Ce qui est urgent et difficile et je ne vous apprendrai rien Monsieur le ministre, c’est de doter et rapidement la Tunisie d’un SYSTEME DEMOCRATIQUE PENSE ET EXECUTE PAR LES TUNISIENS. Non pas un modèle manufacturé prêt à l’emploi. Cela devrait être le souci majeur et le mandat sacré de ce gouvernement. Vous voudriez bien m'excuser mais on ne voit rien de tangible dans ce sens. C’est vrai qu’il y a la commission des reformes avec a sa tête, une personnalité des plus intègres et compétente de surcroît. Mais quel rôle joue le gouvernement pour faciliter ou accélérer ce processus ?
Pourquoi on ne répond pas aux questions que pose le peuple tunisien de façon récurrente, réponse pour lesquelles il va même jusqu'à camper dans la rue sous les fenêtres du gouvernement:
1-Pourquoi on n’a pas dissous le parlement avec ses deux chambres. Ce parlement illégitime puisque truqué et qui a publiquement montré non seulement ses limites mais la qualité lamentable de ces membres.
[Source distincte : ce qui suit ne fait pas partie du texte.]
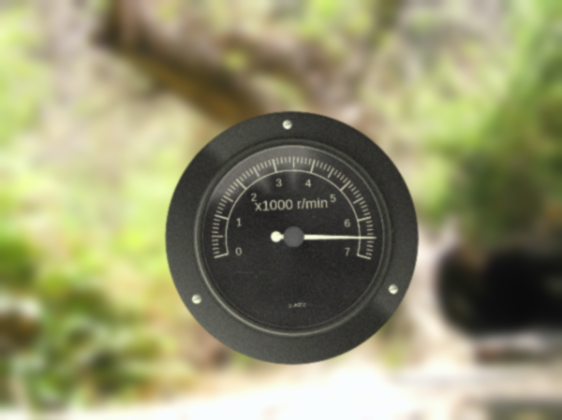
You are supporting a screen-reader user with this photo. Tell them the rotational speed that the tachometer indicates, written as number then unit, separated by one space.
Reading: 6500 rpm
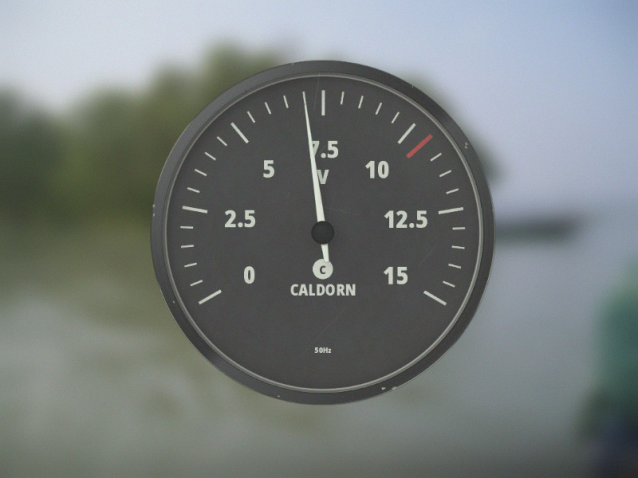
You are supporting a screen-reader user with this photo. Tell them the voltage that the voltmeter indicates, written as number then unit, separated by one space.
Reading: 7 V
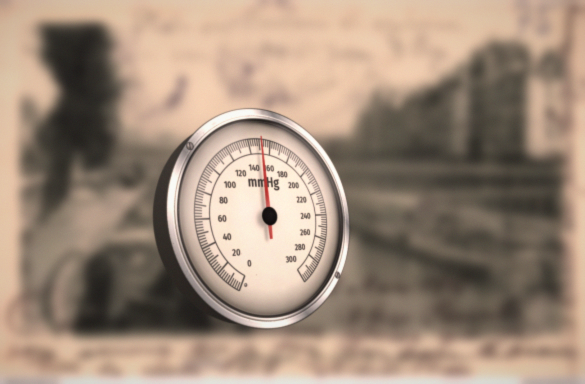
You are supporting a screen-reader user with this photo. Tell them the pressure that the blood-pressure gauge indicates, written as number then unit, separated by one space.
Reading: 150 mmHg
Nous avons honte nous autres tunisiens libres d’être encore officiellement représentés par cette horde, pour reprendre un terme cher à un de nos ambassadeurs ?
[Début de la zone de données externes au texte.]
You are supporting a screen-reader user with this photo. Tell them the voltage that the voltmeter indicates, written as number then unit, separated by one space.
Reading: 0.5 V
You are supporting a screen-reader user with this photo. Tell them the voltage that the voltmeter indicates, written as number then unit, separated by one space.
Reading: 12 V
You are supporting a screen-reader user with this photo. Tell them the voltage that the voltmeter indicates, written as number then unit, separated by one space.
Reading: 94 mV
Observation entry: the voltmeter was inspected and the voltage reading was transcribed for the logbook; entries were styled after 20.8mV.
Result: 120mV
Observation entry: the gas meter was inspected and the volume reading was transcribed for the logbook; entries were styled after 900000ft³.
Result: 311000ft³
2- Pourquoi le gouvernement accepte t-il de tirer sa légitimité de ce parlement obsolète alors que ce sont les tunisiens libres qui lui ont accordé leur confiance.3- Pourquoi garde t-on cette constitution qui a été souillée irréversiblement par des mains criminelles ? Pourquoi on n’a pas définitivement liquidé le RCD ? Il y a peut -être des arguments juridiques qu’on ignore et qui nous dépasseraient. Même si c’est le cas, pourquoi est ce qu’on s’évertue à respecter scrupuleusement ces pseudo arguments aux dépens des intérêts supérieurs de la nation ? Une explication convaincante serait la bienvenue.
Je ne reviendrai pas sur les autres actions du gouvernement qui ont été bien relayées par la presse et le public et qui vacillent entre colmater les brèches sociales et l’action politique si maladroite [ depuis l’affaire de l’article 56 ou l’article 57 de la constitution] que les Tunisiens ont de la peine à croire que ce n’est pas intentionnel surtout qu’on connait le passé et l’expérience politique avérée au moins des aînés ainsi que les compétences qui ne manquent pas notamment au premier ministère.
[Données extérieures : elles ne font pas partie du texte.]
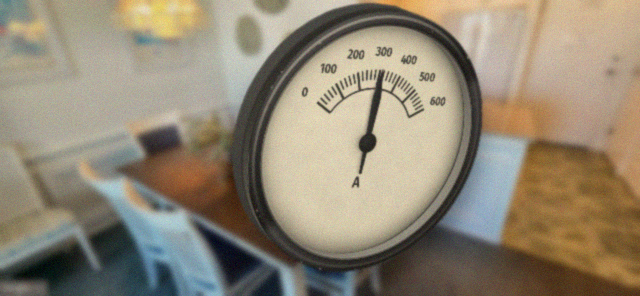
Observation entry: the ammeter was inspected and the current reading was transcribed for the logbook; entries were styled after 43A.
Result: 300A
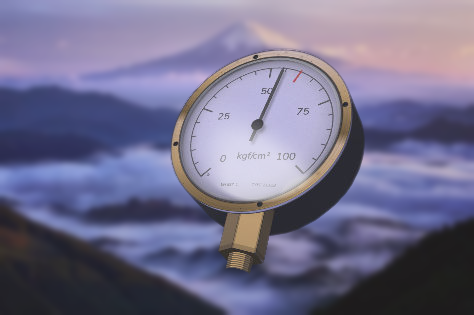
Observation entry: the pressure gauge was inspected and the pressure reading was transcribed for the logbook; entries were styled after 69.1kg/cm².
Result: 55kg/cm²
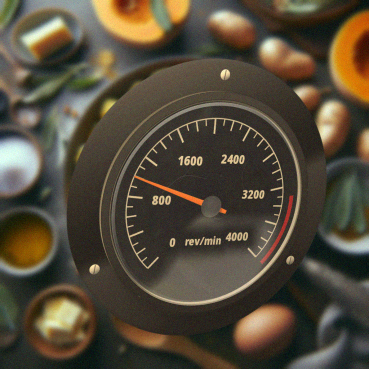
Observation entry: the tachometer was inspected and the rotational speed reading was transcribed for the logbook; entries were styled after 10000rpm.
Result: 1000rpm
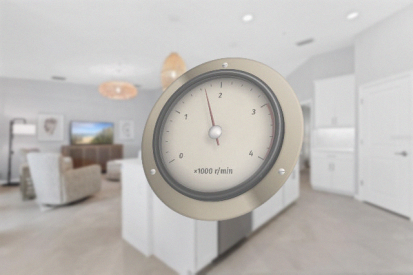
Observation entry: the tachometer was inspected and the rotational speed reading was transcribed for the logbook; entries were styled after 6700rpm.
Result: 1700rpm
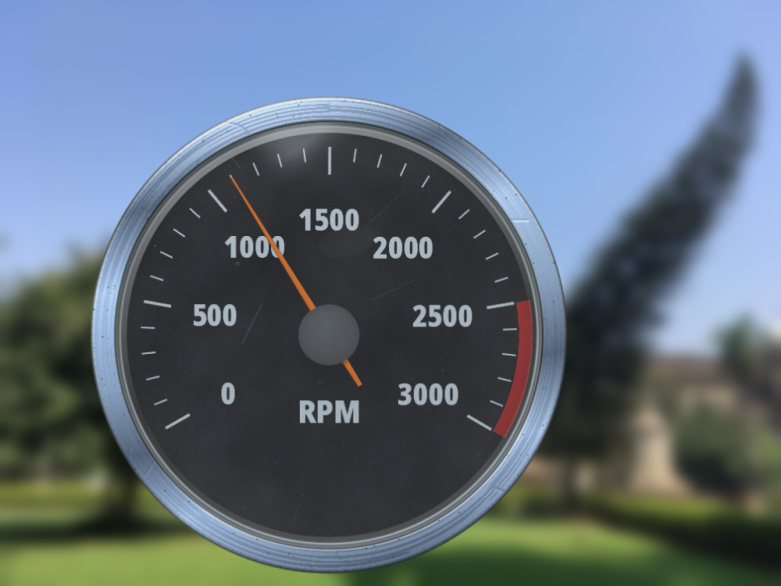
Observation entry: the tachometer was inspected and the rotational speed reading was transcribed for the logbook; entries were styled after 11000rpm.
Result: 1100rpm
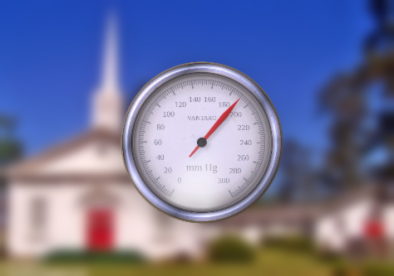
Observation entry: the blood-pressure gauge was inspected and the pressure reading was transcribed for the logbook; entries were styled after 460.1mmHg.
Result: 190mmHg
Vous m’accorderez, Monsieur le Ministre, que les Tunisiens ont de quoi se méfier, plus de 50 ans d’enclavement politique avec 23 ans d’une dictature sanguinaire ont forgé une génération de Tunisiens qui savent ce que c’est que la « Realpolitik ». Ils savent aussi qu’ils ont une chance historique d’exprimer leur point de vue, peut-être divergent mais certainement loin des théories du complot et de tout antagonisme avec nos partenaires voisins et amis. S’il y a un message qu’on peut convoyer au monde alors qu’on saisisse l’occasion pour le faire. On n’en mourra pas. Le Japon a bien essuyé deux bombes nucléaire cela ne l’as pas empêché de se relever à force de caractère et de volonté.
Nous ne sommes pas le Japon, vous me direz, mais ce qui est certain c’est qu’on ne se relèvera pas ou du moins pas avant longtemps, de l’effet dévastateur que sera le mépris et l’échec de notre chère révolution.
Nous avons commencé à écrire une belle page de l’histoire de notre cher pays alors je vous en conjure messieurs du gouvernement transitoire faites en sorte même si on doit déplaire à certains que cette page ne soit pas tachée pour qu’on puisse tous la remplir le plus sereinement possible. Plus de 3000 ans d’histoire nous observent.